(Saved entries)

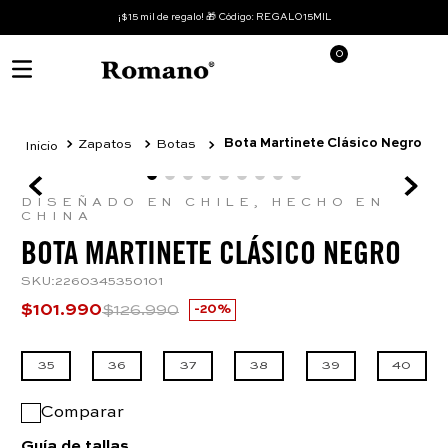
¡$15 mil de regalo! 🎁 Código: REGALO15MIL
0
Bota Martinete Clásico Negro
Zapatos
Botas
DISEÑADO EN CHILE, HECHO EN
CHINA
BOTA MARTINETE CLÁSICO NEGRO
SKU
:
2260345350101
$
101
.
990
$
126
.
990
20%
35
36
37
38
39
40
Comparar
Guía de tallas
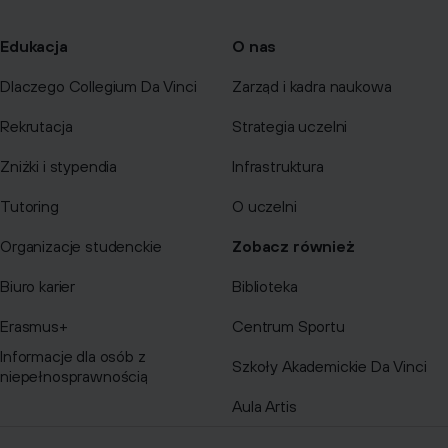
Edukacja
O nas
Dlaczego Collegium Da Vinci
Zarząd i kadra naukowa
Rekrutacja
Strategia uczelni
Zniżki i stypendia
Infrastruktura
Tutoring
O uczelni
Organizacje studenckie
Zobacz również
Biuro karier
Biblioteka
Erasmus+
Centrum Sportu
Informacje dla osób z
Szkoły Akademickie Da Vinci
niepełnosprawnością
Aula Artis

# [WHAT TO DO]
Repeat every line of text from the saved entries above, unchanged and in the same order. Leave the pictures out.

# [SOLUTION TO THIS EXERCISE]
¡$15 mil de regalo! 🎁 Código: REGALO15MIL
0
Bota Martinete Clásico Negro
Zapatos
Botas
DISEÑADO EN CHILE, HECHO EN
CHINA
BOTA MARTINETE CLÁSICO NEGRO
SKU
:
2260345350101
$
101
.
990
$
126
.
990
20%
35
36
37
38
39
40
Comparar
Guía de tallas
Edukacja
O nas
Dlaczego Collegium Da Vinci
Zarząd i kadra naukowa
Rekrutacja
Strategia uczelni
Zniżki i stypendia
Infrastruktura
Tutoring
O uczelni
Organizacje studenckie
Zobacz również
Biuro karier
Biblioteka
Erasmus+
Centrum Sportu
Informacje dla osób z
Szkoły Akademickie Da Vinci
niepełnosprawnością
Aula Artis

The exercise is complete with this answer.